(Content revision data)
*** Block opens ***

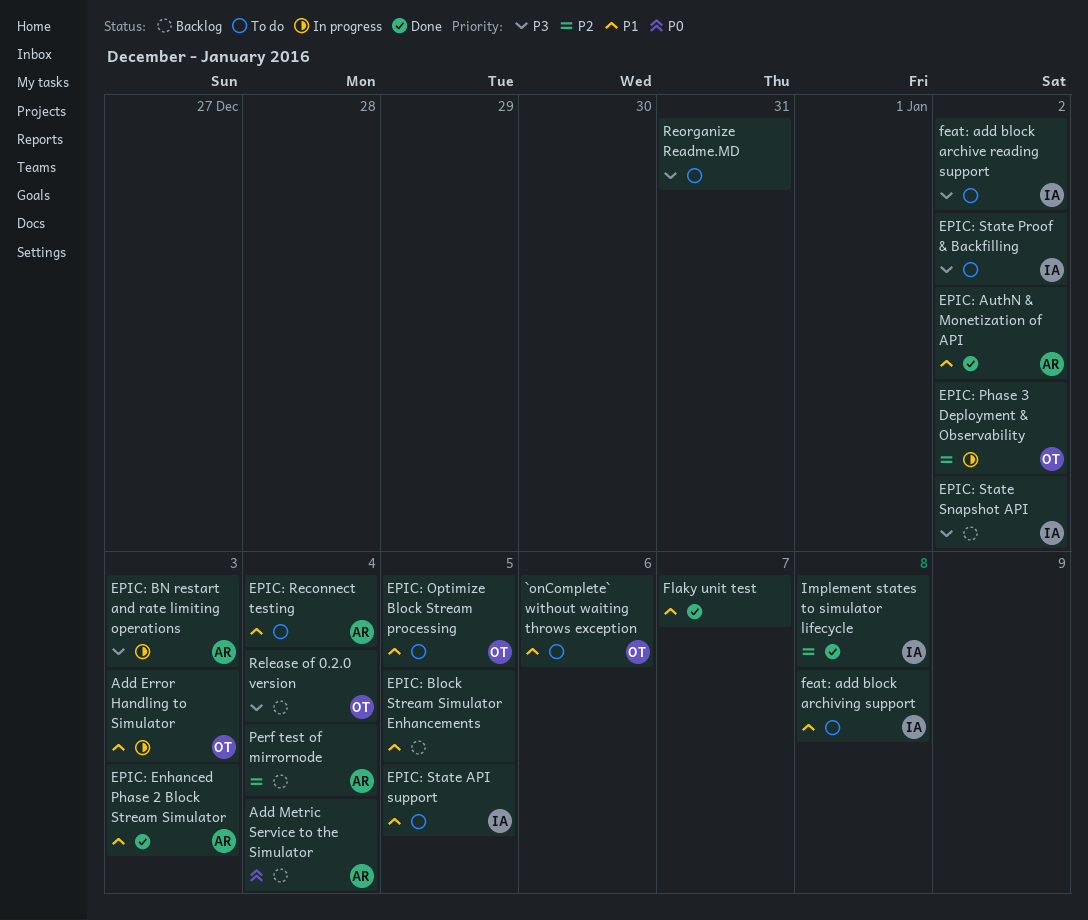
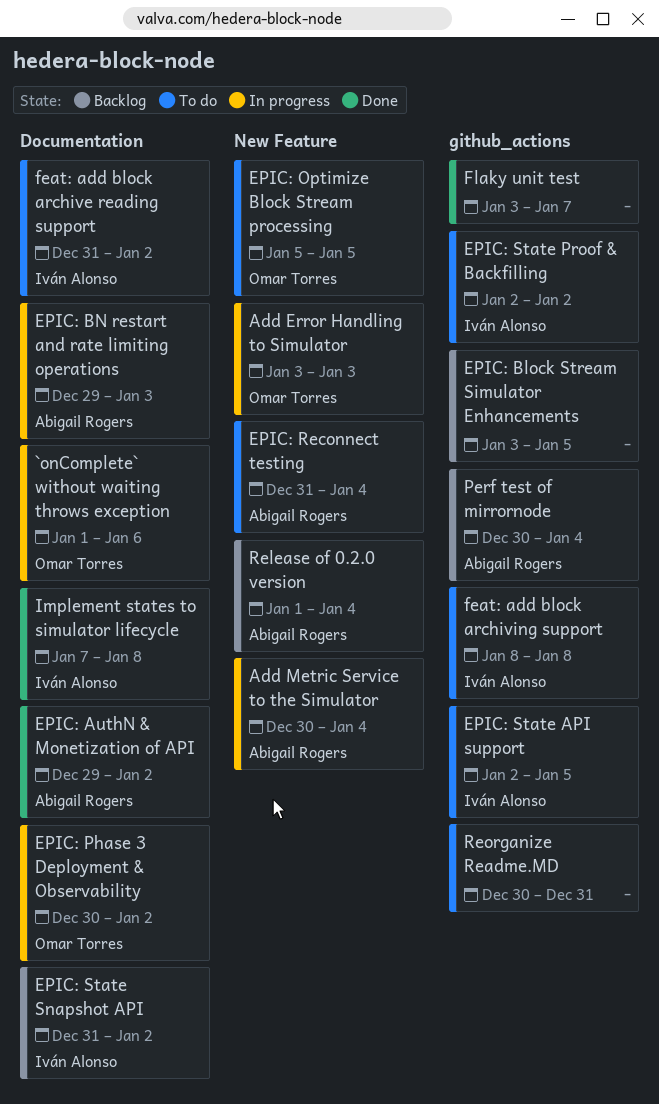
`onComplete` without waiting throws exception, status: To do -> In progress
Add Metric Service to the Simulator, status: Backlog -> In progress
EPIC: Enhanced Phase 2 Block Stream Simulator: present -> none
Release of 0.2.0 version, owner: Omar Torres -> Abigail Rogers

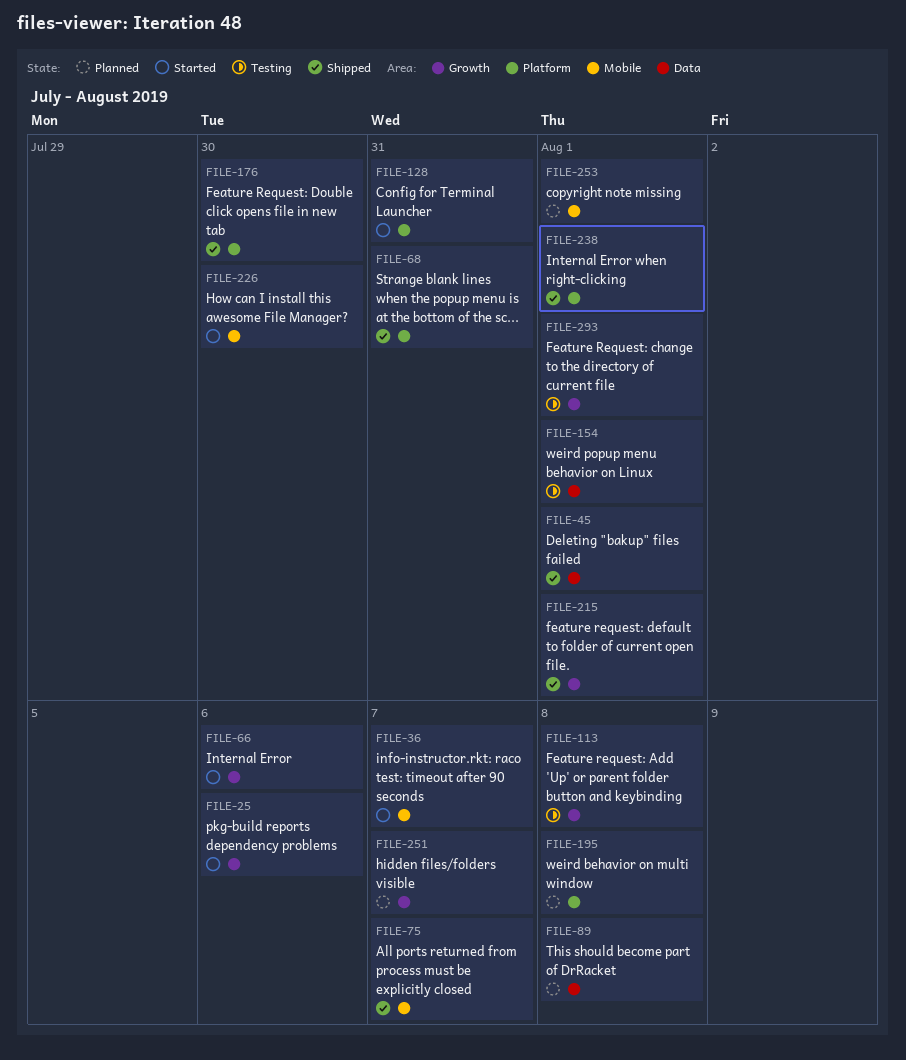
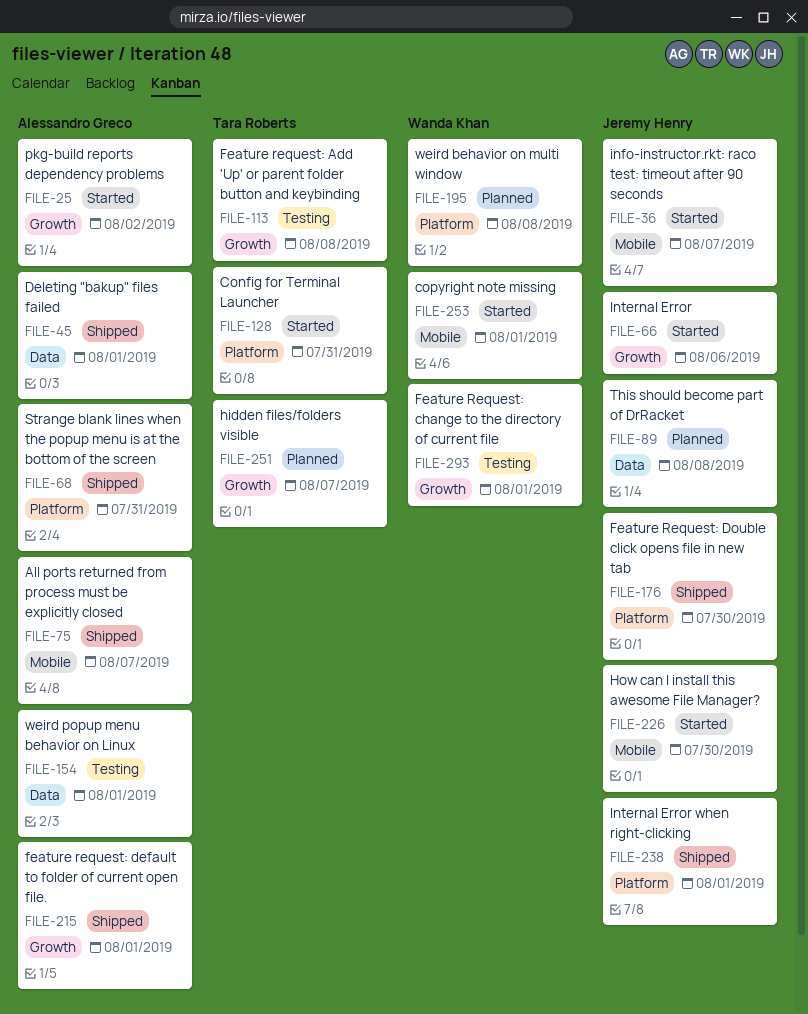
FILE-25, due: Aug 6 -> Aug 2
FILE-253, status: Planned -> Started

*** Block closes ***

--- Work instructions ---
What is the number of lines above that contain the string "FILE"? Answer with the number alone.

--- Output for this task ---
2